→ Document excerpt:
============

I'm sure you've read Esther Perel's "Mating in Captivity." She's the expert on the domestic versus the passionate and how when you are domestic with someone and somewhat enmeshed, there's some dependency there, which is a tendency of all long marriages; it becomes psychologically less and less easy to introduce risk, passion, uncertainty or your wilder side into that relationship. You have to create a little distance to ignite erotic energy. That's the best way I can explain it. Once the marriage opened up and we started having other lovers, our sex did change a little. It did go into the more passionate direction, at least at first. If you take away all that certainty and stability and introduce a little bit of risk and unknowingness you're able to see your partner in a new light again.

Did you learn anything from your time with those men about how people can bring that energy and excitement into their marriages? You touched on the importance of distance, but was there anything else?

I think I did. One thing I learned that could have helped my marriage was just becoming more independent in general, just becoming more emotionally independent. The less you depend on someone, the more you can want and desire them, instead of needing them.

Also, if I were more in touch with my own purpose, my own mission in life, what I was really deeply committed to, which for me is writing, I think I would have found some passion there and wouldn't have expected my poor husband to provide all of that for me. Passion is not only something that happens within a couple or a marriage but within a person. If you want passion, you have to find passion for living. The more passion and purpose I have for my own vocation and path in life, the less I expect someone to provide that for me.

============

→ Exercise prompt:
From the interview excerpt on marriage and passion, return the passage starting with "I think I did." and going on through "of needing them.", word for word.

→ Provided data:
============

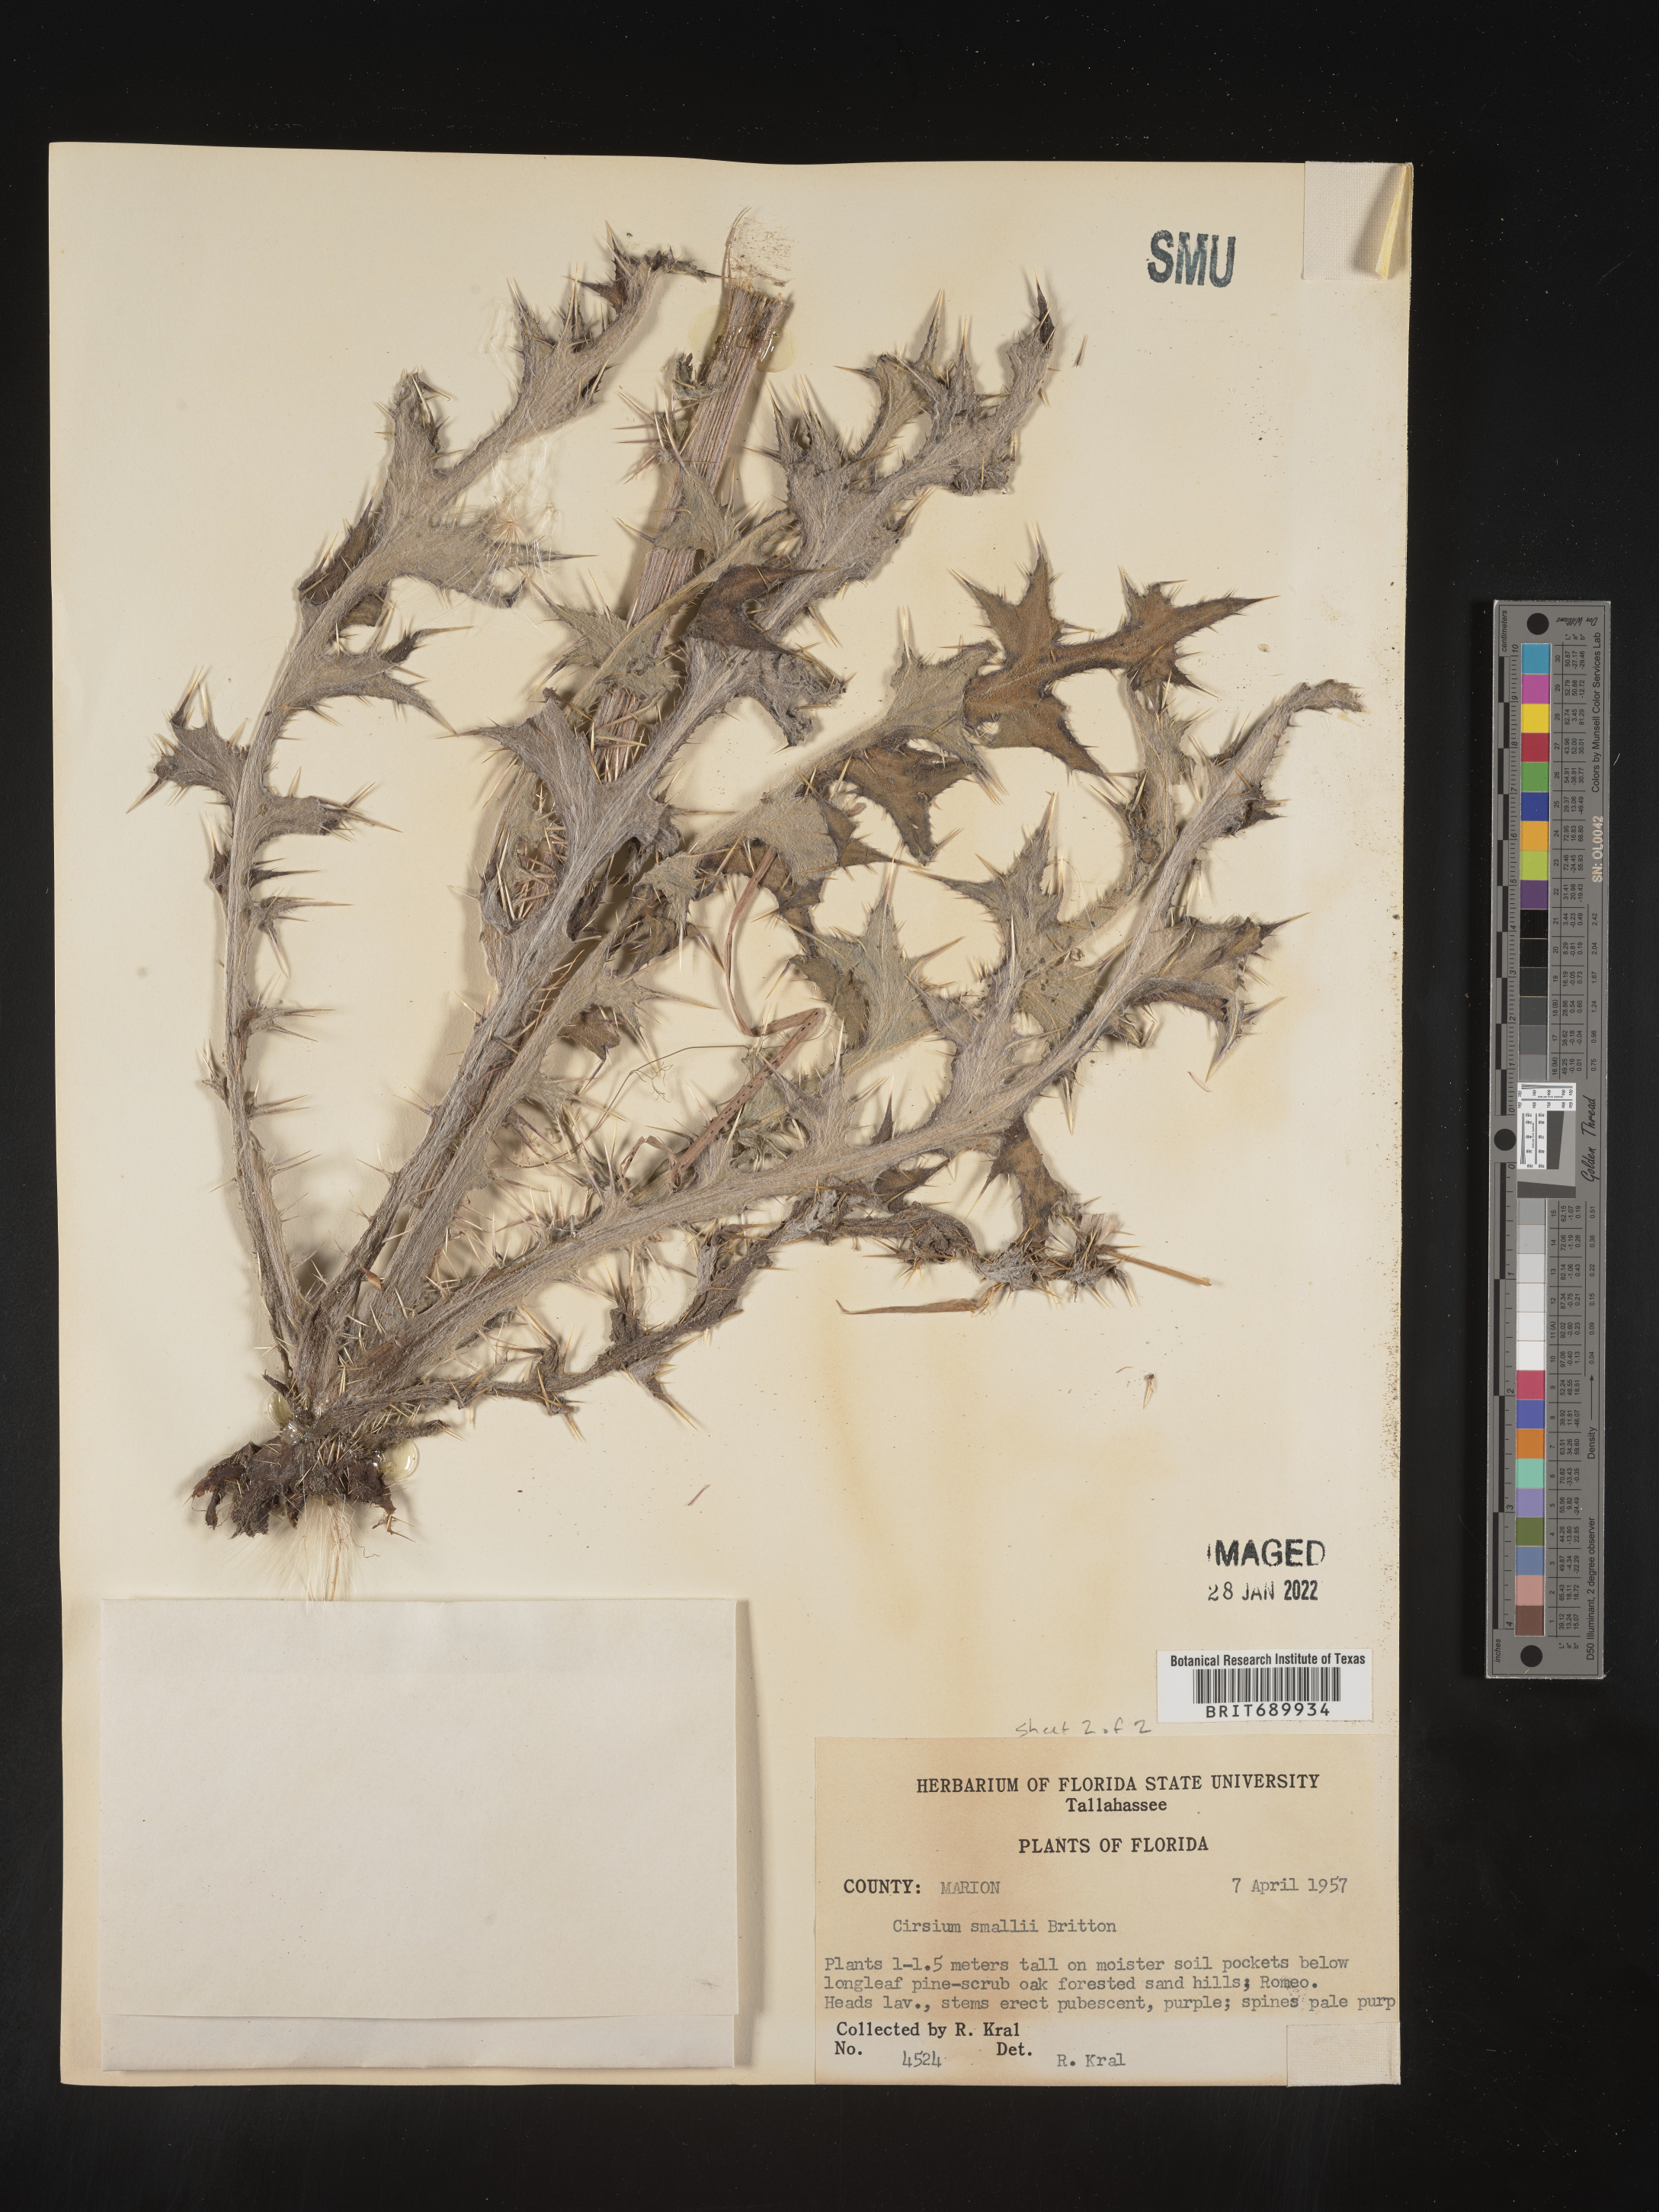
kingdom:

============

→ Answer to this problem:
I think I did. One thing I learned that could have helped my marriage was just becoming more independent in general, just becoming more emotionally independent. The less you depend on someone, the more you can want and desire them, instead of needing them.